### Extrait présenté
----

Décidément, bon sur le principe, quand je remplis ma déclaration de revenus, si j’omets quelque chose, c’est de ma faute, il en va ainsi dans tous les domaines administratifs, et avant d’être exposés à de dures sanctions, l’homme politique fait l’objet d’une invitation ferme mais correcte à régulariser sa situation, ce que le fisc n’accorde pas toujours à ses administrés. Donc la « phobie administrative » comme excuse ça va bien. Nous sommes tous soumis à des déclarations multiples, je vous invite à regarder le formulaire d’obtention du RSA pour comprendre à quel point ces choses trop compliquées pour les hommes politiques (sic ?) frappent tout le monde.
Quant à la découverte des patrimoines et intérêts des uns ou des autres, oui, parfois je suis tombé de ma chaise, je crois que le citoyen a le droit de savoir qui le représente et d’où il vient.
Il me semble que ce sont les enfants de Dame Pannier Runacher qui détiennent indirectement des parts ou actions PERENCO logées dans une société domiciliée dans un paradis fiscal, comme ils ne sont pas en âge de gérer ce patrimoine, ce sont les parents qui s’en chargent. D’où le déport demandé par l’autorité de contrôle. Pas de quoi être particulièrement offusqué donc.
Mélanger cela avec des dispositifs non officiels d’activité des parlementaires est dirons nous capilotracté pour le moins. Et je ne crois pas que les critiques sur le « salaire » des parlementaires mis en regard avec leurs performances de législateurs soient le fait de gens qui consultent ces statistiques. La plupart voit le cirque dans l’hémicycle lors des séances diffusées par LCP ou les JT et se font leur religion ainsi.
On peut ne pas être d’accord avec la HAPTVP, mais votre remise en cause me semble un peu courte et surtout opportuniste.
Tout à fait d’accord.
Dans la dernière édition du canard enchaîné ils mentionnent 12 corrections sur l’imposition suite à la déclaration HATVP sur la trentaine de ministres investigués… on est loin des 98 % d’honnêteté mentionnés dans le post!
Les rectifications portent souvent sur l’évaluation de la valeur des biens immobiliers, les déclarants reprenant souvent (de bonne ou mauvaise foi) des montants plus à jour par rapport à la valeur actuelle. Si on en reste à une simple « rectification », c’est qu’il y avait de la bonne foi, sinon, il y a des poursuites fiscales, voire pire. Une ministre, Caroline Cayeux, a dû quitter le gouvernement à cause de ça, car la sous-évaluation était énorme, et ne pouvait pas être de bonne foi. Elle s’est retrouvée derrière avec un gros redressement en prime. Ce n’est pas pour autant qu’elle est corrompue.
La déclaration de revenus à un but bien précis, établir le montant de votre impôt. Pareil pour les autres formulaires, dont le but est de déterminer si vous remplissez les conditions pour bénéficier d’une aide. Pas de savoir si vous êtes vertueux ou pas, et elles ne sont pas publiques. Le principe de remplir des déclarations par les parlementaires n’est pas une mauvaise en chose en soi, à condition que l’utilité de ce qui est demandé soit pertinent, et qu’on n’impose pas une charge de travail inutile.

----

### Données fournies
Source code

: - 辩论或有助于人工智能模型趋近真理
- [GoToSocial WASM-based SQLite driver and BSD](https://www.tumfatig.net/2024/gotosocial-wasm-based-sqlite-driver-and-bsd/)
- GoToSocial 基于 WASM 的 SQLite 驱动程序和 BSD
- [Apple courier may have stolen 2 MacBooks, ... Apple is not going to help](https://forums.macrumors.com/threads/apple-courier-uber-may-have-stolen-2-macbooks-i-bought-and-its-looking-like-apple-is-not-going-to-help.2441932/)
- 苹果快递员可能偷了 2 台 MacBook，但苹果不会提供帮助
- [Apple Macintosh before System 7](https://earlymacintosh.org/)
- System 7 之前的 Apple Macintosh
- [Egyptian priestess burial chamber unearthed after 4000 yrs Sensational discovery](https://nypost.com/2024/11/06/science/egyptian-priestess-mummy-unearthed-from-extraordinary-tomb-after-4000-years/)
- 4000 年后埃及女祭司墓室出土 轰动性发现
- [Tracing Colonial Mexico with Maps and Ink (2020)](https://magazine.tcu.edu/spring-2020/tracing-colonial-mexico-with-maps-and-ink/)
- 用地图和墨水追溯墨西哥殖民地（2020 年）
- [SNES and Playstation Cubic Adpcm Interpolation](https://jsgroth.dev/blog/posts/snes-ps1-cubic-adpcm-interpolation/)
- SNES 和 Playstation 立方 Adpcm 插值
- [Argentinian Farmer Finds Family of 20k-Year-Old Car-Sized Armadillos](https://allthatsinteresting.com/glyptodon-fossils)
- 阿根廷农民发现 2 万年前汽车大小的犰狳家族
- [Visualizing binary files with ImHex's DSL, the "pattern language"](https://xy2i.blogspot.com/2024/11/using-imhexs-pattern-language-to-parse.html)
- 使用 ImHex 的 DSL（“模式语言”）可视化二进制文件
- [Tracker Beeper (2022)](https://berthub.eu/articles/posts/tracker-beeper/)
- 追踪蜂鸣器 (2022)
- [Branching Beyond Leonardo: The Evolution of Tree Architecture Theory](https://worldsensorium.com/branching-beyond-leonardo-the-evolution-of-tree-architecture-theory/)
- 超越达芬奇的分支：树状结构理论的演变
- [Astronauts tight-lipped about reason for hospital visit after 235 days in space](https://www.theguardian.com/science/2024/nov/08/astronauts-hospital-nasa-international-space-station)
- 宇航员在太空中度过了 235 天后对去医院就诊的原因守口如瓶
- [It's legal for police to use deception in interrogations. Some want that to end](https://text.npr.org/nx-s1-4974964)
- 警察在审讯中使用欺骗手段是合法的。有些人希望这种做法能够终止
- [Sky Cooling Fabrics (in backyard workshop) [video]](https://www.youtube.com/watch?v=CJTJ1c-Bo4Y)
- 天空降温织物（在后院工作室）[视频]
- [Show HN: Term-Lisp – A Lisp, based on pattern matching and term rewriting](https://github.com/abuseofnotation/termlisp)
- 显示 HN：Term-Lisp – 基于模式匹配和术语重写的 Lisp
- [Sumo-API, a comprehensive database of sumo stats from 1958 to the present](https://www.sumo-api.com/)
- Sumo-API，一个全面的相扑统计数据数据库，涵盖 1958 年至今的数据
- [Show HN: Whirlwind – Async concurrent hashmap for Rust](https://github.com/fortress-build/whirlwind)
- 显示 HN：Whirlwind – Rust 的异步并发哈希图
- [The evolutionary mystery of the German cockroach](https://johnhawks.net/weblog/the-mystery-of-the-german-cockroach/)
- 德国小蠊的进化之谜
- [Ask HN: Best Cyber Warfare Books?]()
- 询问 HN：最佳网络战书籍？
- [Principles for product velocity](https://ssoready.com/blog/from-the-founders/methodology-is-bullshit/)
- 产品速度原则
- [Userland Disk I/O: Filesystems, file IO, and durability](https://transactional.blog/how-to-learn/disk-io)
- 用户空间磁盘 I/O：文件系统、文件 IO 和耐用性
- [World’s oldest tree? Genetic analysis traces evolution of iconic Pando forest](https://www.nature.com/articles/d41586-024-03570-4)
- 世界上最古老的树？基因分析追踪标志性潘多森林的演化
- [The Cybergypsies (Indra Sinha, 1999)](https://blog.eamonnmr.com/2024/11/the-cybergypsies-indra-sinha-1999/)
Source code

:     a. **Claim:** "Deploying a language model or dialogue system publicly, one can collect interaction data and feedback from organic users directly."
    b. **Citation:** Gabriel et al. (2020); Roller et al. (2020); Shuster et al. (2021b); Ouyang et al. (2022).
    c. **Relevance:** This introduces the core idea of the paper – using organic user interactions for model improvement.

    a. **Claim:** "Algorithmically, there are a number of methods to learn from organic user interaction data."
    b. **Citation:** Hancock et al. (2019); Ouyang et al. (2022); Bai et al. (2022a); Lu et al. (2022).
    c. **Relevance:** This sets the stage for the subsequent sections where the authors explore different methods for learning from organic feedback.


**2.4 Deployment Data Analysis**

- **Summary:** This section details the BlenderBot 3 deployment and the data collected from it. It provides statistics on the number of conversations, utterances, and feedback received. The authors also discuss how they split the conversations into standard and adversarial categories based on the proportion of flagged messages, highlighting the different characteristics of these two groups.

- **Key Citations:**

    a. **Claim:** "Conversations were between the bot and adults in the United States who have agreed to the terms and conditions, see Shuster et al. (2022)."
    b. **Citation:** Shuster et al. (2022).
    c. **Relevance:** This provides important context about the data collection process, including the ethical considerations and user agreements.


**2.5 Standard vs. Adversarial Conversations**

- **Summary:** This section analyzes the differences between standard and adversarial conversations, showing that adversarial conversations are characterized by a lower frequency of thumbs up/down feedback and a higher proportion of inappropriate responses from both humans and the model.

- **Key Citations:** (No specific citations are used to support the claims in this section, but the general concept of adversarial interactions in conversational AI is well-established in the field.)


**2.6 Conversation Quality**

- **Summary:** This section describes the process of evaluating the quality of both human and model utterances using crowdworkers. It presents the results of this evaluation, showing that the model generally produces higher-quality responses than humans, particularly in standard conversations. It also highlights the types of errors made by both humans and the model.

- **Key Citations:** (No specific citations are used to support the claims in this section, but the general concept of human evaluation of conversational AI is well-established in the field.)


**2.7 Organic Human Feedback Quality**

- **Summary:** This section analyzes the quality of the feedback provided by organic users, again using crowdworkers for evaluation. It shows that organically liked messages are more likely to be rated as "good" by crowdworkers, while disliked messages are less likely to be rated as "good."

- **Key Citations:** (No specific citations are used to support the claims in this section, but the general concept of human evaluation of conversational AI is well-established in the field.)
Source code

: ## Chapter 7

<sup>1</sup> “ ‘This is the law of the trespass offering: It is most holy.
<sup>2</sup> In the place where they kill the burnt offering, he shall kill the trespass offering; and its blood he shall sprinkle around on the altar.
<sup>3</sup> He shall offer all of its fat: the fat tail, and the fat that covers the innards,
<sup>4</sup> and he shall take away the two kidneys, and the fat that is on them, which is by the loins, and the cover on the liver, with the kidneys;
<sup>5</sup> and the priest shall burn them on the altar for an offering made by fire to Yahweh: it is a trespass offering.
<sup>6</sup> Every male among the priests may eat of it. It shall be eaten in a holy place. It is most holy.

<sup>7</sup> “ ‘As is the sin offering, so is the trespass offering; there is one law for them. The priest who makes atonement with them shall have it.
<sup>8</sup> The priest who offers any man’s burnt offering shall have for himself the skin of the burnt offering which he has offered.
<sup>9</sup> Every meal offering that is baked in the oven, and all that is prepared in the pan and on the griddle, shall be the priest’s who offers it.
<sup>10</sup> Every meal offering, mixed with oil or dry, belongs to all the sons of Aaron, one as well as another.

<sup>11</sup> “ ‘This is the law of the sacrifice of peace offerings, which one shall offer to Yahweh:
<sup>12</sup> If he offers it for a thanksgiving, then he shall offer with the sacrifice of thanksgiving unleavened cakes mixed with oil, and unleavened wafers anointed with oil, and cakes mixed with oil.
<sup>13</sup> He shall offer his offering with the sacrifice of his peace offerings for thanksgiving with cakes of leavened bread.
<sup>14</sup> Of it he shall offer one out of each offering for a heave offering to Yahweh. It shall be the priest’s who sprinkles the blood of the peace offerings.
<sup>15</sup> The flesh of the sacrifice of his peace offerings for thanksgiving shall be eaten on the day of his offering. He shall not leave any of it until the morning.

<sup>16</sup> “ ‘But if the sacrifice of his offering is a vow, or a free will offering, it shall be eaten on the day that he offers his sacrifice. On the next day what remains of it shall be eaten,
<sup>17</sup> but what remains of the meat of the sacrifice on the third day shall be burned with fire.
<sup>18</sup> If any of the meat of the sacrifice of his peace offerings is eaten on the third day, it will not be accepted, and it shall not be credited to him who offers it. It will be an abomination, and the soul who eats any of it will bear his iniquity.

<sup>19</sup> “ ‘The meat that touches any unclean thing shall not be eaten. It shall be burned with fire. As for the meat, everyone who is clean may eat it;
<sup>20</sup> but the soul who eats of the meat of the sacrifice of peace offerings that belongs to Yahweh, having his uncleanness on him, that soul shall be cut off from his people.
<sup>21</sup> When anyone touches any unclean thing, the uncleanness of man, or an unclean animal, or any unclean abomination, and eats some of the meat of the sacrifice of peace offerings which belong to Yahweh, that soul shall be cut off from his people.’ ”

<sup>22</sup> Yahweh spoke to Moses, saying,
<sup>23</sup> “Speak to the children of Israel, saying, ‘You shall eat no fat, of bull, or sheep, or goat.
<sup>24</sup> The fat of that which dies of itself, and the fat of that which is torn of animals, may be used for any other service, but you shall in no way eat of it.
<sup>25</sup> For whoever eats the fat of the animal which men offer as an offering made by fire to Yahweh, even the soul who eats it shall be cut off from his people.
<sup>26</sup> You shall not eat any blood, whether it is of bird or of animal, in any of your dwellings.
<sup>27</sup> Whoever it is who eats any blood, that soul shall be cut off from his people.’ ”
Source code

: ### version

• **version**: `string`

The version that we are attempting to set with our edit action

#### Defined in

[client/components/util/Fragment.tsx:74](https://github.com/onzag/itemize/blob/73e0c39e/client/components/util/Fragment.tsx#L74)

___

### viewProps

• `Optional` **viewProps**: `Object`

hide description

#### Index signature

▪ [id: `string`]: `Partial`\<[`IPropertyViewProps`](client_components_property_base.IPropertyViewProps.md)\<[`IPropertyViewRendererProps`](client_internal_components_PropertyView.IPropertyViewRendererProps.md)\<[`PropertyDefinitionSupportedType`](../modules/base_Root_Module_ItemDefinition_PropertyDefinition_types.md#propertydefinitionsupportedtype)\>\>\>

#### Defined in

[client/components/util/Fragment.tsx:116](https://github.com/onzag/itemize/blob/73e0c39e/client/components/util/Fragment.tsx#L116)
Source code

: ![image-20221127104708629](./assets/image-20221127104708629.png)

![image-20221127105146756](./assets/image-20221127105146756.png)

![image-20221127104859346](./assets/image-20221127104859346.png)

----

### Consignes de travail
**1.** D'après l'extrait, quelle ministre a dû quitter le gouvernement à cause d'une énorme sous-évaluation ?
**2.** Rédigez la suite de l'extrait sur les déclarations des responsables politiques, à partir de sa dernière phrase.
Ces données ne sont pas utiles ici.

### Réponses
**1.** Caroline Cayeux.

**2.**
Concernant Pannier-Runacher, qu’il y ait des obligations de déport ne posent pas de problème. Ce sont les attaques purement politiques, qui posent plus problème, car elle n’est pas responsable de ces investissements, qui sont ceux de son père, ni du choix du mode de transmission. Pourtant, elle se retrouve mis en cause, et contestée politiquement sur cette base, et pas sur la base de son action et de ses choix personnels. Personnellement, je me moque largement de savoir si celui qui me représente est riche ou pas, je regarde surtout ce qu’il propose et ce qu’il fait. Le but du contrôle sur le patrimoine est de vérifier s’il n’y a pas d’enrichissement illicite. Pas besoin qu’elle soit publique, ni détaillée au centime près.
Le sur contrôle administratif frappe bien plus de structure que les seuls parlementaires.
Quand vous avez la dgccrf, les impôts, l urssarf, les douanes, etc… qui viennent contrôler une entreprises et que vous prenez dans les dents « mais, monsieur, c est la loi » sur des textes abscons, multiples et parfois pas très clair, vous le prenez très mal.
Regardez donc la quantité de textes de loi existants, pour certains inutiles, d autres contreintuitifs. La France est un pays qui a organisé une instabilité juridique en empilant les textes.
Que des politiques s en plaignent me pousse à dire qu ils feraient mieux de faire un vrai audit la dessus…..et pas uniquement sur eux. Mais bon.
Pour le traitement en interne des problématiques, pour moi c est net. J ai trop vu d arrangement entre copains et coquins. Jugé un jour, nommé juge le lendemain pour Jugé son ancien juge.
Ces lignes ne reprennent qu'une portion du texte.